El 20 de junio se cumplieron apenas cinco meses del regreso del presidente Donald Trump a la Casa Blanca, y el balance preliminar de su segundo mandato en materia de política exterior dista mucho de ser alentador.
Durante su campaña electoral, Trump prometió resolver rápidamente dos de los conflictos más graves del panorama internacional: la guerra en Ucrania y la crisis en Gaza. Sin embargo, lejos de cumplir con esas promesas, la situación en ambos frentes se ha estancado —cuando no se ha agravado—, y la Casa Blanca no ha logrado articular una estrategia clara ni eficaz para influir en su resolución.
Más aún, el mandatario enfrenta ahora un dilema de consecuencias mayúsculas: decidir si Estados Unidos debe involucrarse militarmente en la creciente guerra entre Israel e Irán, un conflicto que de no ser contenido de manera rápida amenaza con desestabilizar la región de Oriente Medio.

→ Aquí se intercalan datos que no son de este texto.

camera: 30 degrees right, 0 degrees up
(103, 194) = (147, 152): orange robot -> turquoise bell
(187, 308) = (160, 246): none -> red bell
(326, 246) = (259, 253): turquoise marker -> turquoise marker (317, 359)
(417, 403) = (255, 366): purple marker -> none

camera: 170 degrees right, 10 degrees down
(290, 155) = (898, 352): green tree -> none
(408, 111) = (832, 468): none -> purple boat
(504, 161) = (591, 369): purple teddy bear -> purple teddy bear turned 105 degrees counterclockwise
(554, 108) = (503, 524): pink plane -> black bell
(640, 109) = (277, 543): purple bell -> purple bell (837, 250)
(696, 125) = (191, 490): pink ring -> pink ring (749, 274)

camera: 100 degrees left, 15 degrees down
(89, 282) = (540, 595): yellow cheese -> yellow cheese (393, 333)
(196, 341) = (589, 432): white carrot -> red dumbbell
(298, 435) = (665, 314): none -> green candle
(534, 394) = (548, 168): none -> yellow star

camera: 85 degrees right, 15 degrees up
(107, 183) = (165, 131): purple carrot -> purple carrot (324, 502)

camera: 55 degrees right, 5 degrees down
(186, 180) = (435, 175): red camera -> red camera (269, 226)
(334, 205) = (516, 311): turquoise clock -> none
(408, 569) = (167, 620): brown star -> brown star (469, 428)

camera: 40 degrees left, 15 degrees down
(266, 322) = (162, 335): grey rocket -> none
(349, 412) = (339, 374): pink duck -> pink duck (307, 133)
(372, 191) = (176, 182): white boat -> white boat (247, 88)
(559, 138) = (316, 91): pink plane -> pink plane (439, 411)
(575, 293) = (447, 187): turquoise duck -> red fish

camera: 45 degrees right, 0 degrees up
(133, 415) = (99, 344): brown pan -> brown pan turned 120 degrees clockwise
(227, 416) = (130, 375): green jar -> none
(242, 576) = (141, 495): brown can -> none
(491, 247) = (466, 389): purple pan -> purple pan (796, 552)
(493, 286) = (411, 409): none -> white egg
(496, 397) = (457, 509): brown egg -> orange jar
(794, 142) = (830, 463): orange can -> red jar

Mientras Teherán intensifica su respuesta a los ataques israelíes y Netanyahu acelera su ofensiva, el margen de maniobra diplomático se estrecha, y la ambigüedad estratégica de Trump —caracterizada por amenazas imprecisas y mensajes contradictorios— incrementa la incertidumbre internacional.
En paralelo, las provocadoras iniciativas geopolíticas que el presidente impulsó al inicio de su segundo mandato —como la incorporación de Canadá como el estado 51, la anexión de Groenlandia o la recuperación del control del Canal de Panamá—, si bien no han sido formalmente abandonadas, han perdido protagonismo frente a la crudeza de los desafíos actuales.
En un escenario dominado por múltiples conflictos armados, tensiones entre grandes potencias y el marcado debilitamiento del multilateralismo, estas propuestas han quedado reducidas, por ahora, a gestos simbólicos o aspiraciones nacionalistas sin viabilidad inmediata.
La conclusión es clara y preocupante: Trump ha regresado al poder en un mundo más incierto, polarizado y peligroso que el que dejó en 2021. Pero, lejos de aportar claridad, certidumbre y seguridad, su estilo errático e impredecible de liderazgo en estos cinco meses ha contribuido a amplificar la confusión estratégica y la inestabilidad internacional. Si no redefine pronto sus prioridades y actúa con mayor responsabilidad y visión global, su segundo mandato corre el riesgo de pasar a la historia no por restaurar la grandeza de Estados Unidos, sino por acelerar su declive como potencia global confiable. El peligro es que EE. UU. pase de ser la “nación imprescindible” —como la llamaba la ex secretaria de Estado Madeleine Albright— a convertirse en la nación impredecible.